Spot each line in the data below containing "marked" and copy it.

Collected data entries
══════

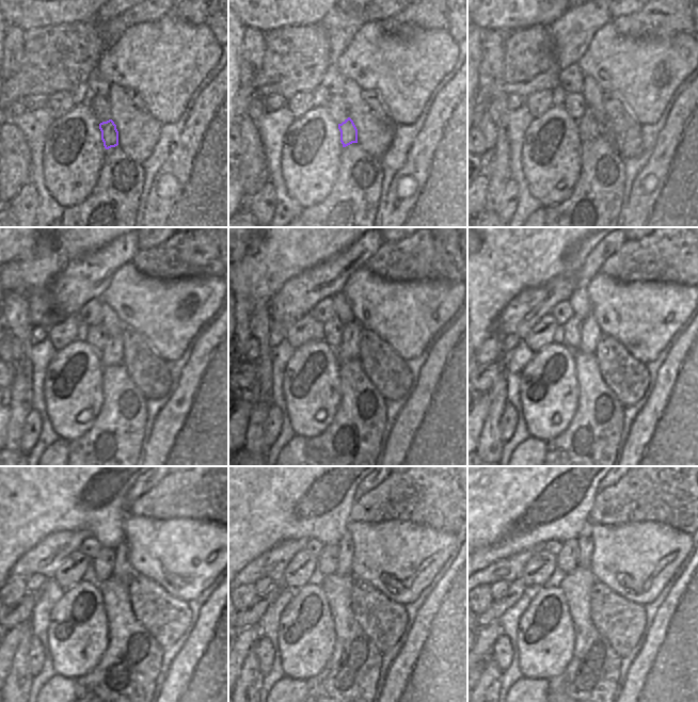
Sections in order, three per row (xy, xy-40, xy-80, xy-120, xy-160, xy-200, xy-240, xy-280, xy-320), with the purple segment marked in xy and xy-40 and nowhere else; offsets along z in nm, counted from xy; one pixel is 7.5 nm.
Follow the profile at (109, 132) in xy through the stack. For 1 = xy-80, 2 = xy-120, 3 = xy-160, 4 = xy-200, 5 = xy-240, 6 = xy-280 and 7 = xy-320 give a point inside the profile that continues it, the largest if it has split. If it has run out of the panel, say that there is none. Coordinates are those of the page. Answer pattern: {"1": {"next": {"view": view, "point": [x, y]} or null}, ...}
{"1": {"next": {"view": "xy-80", "point": [588, 126]}}, "2": {"next": {"view": "xy-120", "point": [112, 354]}}, "3": {"next": {"view": "xy-160", "point": [349, 349]}}, "4": {"next": {"view": "xy-200", "point": [590, 332]}}, "5": {"next": {"view": "xy-240", "point": [110, 572]}}, "6": {"next": {"view": "xy-280", "point": [346, 544]}}, "7": {"next": {"view": "xy-320", "point": [585, 540]}}}

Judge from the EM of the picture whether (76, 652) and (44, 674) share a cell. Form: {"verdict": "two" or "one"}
{"verdict": "two"}

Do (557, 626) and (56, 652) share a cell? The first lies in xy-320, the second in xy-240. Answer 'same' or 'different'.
same

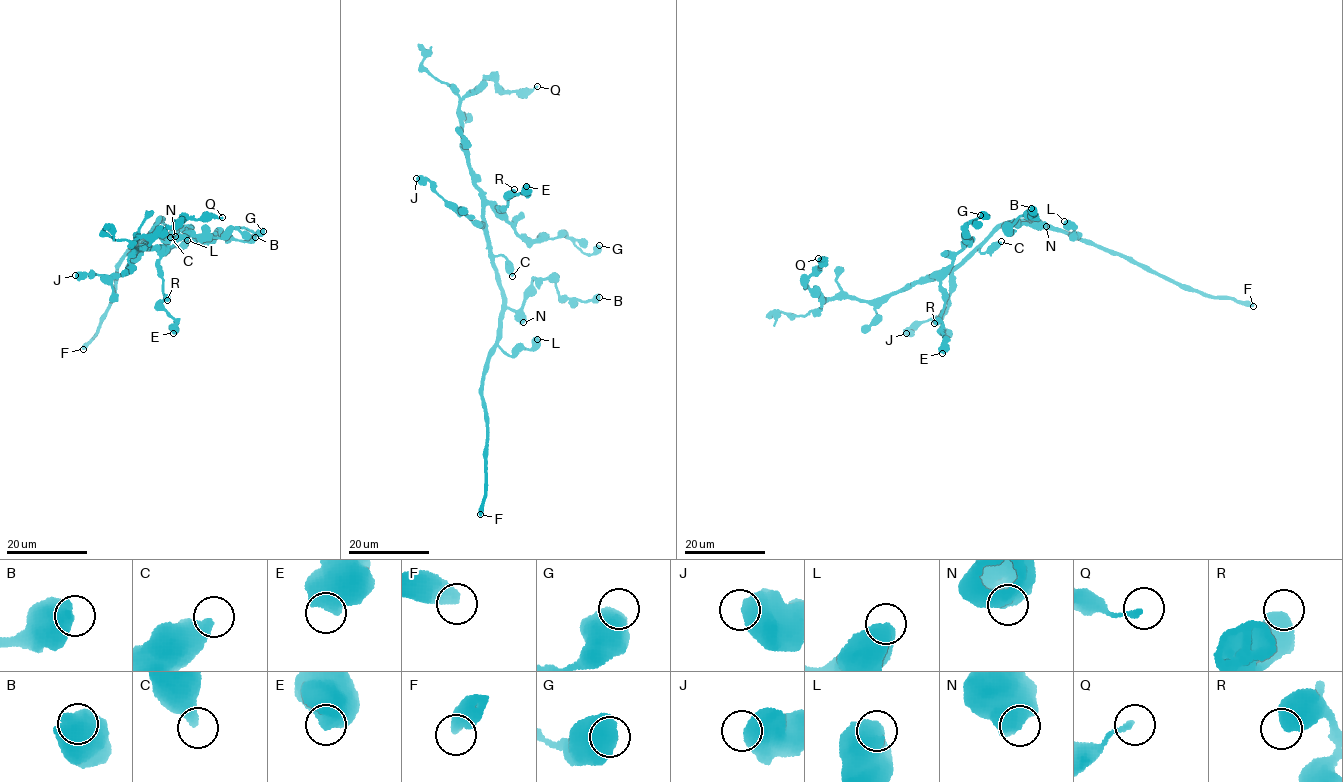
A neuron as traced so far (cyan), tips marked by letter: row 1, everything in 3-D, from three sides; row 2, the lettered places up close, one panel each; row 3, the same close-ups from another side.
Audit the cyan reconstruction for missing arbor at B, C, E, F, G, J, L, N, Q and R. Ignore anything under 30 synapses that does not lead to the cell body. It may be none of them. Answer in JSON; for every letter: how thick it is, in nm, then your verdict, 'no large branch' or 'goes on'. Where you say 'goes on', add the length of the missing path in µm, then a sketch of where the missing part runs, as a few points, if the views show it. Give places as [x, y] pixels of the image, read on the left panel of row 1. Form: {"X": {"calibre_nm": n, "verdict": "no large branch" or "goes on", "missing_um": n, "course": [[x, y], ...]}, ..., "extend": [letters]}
{"B": {"calibre_nm": 750, "verdict": "no large branch"}, "C": {"calibre_nm": 460, "verdict": "no large branch"}, "E": {"calibre_nm": 800, "verdict": "no large branch"}, "F": {"calibre_nm": 460, "verdict": "goes on", "missing_um": 160, "course": [[83, 349], [86, 418], [26, 453], [18, 473], [39, 468], [28, 493], [1, 508]]}, "G": {"calibre_nm": 700, "verdict": "no large branch"}, "J": {"calibre_nm": 650, "verdict": "no large branch"}, "L": {"calibre_nm": 650, "verdict": "no large branch"}, "N": {"calibre_nm": 700, "verdict": "no large branch"}, "Q": {"calibre_nm": 190, "verdict": "no large branch"}, "R": {"calibre_nm": 650, "verdict": "no large branch"}, "extend": ["F"]}

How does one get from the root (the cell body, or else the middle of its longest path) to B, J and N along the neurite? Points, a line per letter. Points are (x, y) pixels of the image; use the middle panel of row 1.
B: (499, 274), (503, 302), (516, 311), (535, 278), (550, 278), (561, 296), (588, 301), (599, 297)
J: (499, 274), (490, 241), (482, 226), (463, 212), (456, 212), (429, 181), (416, 178)
N: (499, 274), (504, 304), (523, 322)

══════

▸ Exercise output
Sections in order, three per row (xy, xy-40, xy-80, xy-120, xy-160, xy-200, xy-240, xy-280, xy-320), with the purple segment marked in xy and xy-40 and nowhere else; offsets along z in nm, counted from xy; one pixel is 7.5 nm.
A neuron as traced so far (cyan), tips marked by letter: row 1, everything in 3-D, from three sides; row 2, the lettered places up close, one panel each; row 3, the same close-ups from another side.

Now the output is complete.